Assignee: bram → nobody
This mockup supersedes attachment 716389 [details], but there are some captions on that design that should be used here. So I’m not making that attachment obsolete. This mockup visualizes a UI to show user the relationship between price tier, country, retail price and final price. The pages explain how the logic works, but here’s a brief summary: 1. First, developer would select a price tier in order for the list of country to display. 2. The price tier drop-down menu is labeled with the type of payment that a tier supports. For example, Tier 1–4 supports carrier billings only. 3. After selecting a price tier, the country list is updated.
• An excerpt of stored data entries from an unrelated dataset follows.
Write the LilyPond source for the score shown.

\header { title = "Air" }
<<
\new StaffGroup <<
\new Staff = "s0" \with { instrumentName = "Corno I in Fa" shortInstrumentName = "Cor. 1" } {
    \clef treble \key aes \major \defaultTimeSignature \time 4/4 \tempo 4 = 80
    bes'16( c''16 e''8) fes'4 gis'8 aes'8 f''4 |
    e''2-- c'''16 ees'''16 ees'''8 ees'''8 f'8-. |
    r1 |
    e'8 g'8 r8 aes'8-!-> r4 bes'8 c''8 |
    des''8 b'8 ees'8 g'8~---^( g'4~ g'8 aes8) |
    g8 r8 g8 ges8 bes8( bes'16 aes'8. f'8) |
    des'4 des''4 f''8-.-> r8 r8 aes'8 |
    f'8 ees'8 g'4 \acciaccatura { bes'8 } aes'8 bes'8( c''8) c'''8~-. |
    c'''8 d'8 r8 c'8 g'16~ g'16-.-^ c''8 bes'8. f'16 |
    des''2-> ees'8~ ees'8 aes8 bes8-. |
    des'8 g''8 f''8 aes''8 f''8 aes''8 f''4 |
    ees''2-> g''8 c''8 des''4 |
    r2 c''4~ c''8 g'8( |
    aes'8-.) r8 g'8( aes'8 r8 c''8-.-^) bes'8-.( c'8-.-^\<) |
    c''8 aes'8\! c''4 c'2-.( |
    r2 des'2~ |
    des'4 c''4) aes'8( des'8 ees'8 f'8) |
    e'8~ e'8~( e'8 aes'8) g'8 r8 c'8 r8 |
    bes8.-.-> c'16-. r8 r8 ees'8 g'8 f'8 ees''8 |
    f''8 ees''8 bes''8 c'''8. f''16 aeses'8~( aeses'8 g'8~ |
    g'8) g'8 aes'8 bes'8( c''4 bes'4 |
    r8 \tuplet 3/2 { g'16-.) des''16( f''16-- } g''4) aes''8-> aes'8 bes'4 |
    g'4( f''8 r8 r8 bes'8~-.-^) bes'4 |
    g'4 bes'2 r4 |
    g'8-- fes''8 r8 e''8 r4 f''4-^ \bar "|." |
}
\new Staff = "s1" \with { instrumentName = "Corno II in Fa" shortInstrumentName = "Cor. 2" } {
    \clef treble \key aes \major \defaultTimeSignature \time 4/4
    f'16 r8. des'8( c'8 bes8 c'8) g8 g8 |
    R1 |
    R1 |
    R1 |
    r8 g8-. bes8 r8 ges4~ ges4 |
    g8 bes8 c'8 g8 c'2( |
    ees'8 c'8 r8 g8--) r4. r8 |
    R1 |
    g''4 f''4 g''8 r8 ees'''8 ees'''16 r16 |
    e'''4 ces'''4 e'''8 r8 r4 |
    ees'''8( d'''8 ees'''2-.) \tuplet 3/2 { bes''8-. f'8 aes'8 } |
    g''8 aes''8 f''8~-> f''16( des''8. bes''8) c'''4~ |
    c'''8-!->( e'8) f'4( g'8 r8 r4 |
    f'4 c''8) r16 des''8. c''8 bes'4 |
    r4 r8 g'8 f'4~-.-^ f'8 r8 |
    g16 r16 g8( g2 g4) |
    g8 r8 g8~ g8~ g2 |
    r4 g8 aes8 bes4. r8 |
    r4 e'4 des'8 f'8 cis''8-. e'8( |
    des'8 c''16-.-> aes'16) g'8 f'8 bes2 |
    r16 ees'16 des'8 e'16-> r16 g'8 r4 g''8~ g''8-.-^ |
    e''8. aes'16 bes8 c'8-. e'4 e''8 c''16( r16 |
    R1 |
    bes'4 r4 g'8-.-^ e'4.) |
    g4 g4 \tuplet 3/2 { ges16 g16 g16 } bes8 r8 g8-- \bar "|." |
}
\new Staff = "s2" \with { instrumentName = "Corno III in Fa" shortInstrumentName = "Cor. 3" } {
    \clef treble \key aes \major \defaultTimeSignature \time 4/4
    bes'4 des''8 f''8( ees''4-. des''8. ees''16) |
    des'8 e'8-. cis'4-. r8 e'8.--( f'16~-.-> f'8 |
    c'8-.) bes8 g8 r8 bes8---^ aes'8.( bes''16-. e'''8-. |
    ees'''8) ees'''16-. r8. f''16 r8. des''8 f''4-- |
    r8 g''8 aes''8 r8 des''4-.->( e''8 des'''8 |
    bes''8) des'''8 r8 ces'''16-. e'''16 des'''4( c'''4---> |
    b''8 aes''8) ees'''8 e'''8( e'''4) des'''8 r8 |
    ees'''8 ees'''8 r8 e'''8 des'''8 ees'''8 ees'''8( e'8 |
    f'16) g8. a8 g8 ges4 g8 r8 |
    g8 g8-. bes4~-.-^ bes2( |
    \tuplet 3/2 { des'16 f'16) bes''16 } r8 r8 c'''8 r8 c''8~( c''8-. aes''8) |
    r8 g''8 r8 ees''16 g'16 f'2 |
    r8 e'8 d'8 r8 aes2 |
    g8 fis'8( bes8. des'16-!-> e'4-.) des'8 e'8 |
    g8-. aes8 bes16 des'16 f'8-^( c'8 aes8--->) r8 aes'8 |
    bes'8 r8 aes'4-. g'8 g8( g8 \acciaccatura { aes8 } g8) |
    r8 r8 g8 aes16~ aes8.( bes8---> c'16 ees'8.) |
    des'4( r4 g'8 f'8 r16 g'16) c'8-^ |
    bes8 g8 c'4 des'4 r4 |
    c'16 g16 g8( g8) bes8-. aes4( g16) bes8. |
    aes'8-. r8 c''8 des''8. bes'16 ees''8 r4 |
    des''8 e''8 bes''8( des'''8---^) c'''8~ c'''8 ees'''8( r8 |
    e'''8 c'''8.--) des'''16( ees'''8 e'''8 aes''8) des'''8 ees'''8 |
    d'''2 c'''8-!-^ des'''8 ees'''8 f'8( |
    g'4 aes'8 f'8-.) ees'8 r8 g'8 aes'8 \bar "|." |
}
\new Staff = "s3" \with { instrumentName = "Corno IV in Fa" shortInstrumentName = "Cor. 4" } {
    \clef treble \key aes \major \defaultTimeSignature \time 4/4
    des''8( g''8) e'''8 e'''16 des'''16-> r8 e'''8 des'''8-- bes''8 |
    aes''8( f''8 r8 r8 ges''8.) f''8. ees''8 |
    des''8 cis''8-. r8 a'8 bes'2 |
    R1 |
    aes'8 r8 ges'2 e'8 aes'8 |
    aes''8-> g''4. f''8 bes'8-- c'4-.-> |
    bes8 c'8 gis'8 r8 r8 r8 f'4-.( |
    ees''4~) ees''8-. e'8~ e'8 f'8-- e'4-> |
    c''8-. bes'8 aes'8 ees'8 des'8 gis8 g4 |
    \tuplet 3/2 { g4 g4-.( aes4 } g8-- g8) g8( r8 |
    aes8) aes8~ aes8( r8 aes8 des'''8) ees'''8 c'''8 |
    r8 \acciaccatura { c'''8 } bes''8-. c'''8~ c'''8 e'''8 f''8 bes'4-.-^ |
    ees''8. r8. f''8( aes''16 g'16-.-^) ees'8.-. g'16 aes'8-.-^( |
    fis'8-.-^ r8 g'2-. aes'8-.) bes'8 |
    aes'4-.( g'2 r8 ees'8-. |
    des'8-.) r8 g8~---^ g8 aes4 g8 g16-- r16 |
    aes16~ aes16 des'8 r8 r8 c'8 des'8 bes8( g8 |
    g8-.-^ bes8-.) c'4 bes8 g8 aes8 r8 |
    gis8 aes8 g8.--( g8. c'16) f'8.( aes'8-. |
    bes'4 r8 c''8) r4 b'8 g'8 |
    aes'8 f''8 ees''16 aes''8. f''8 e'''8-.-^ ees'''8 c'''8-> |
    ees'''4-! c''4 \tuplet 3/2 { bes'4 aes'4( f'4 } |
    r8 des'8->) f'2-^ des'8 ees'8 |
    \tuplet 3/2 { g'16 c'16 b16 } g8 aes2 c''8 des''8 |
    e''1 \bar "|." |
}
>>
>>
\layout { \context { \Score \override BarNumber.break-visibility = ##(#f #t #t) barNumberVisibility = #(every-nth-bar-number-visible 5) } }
It will only show countries that are compatible with the tier’s payment support, selected above. 4. Incompatible countries are not shown so as to not confuse users with the problem of “this country is on the list, but why can’t I click on the checkbox?”
Please find the latest mockup for this problem on bug 868179 comment 3.
Comment on attachment 745019 [details] price tier, country and payment method UI - 01 Superseeded by attachment 754311 [details] on bug 868179
Attachment #745019 - Attachment is obsolete: true
Comment on attachment 745019 [details] price tier, country and payment method UI - 01 Superseded by bug 868179 attachment 754311 [details].
Comment on attachment 716389 [details] regions, price tiers and taxes UI - 03 Superseded by bug 868179 attachment 754311 [details].
Attachment #716389 - Attachment is obsolete: true
Bug 868179 is assigned to Stuart and the attachments on this bug are obsoleted by that bug, so I guess we're done here? Closing this...
Status: NEW → RESOLVED
Closed: 10 years ago
Resolution: --- → FIXED
All the concerns in the bug have been addressed.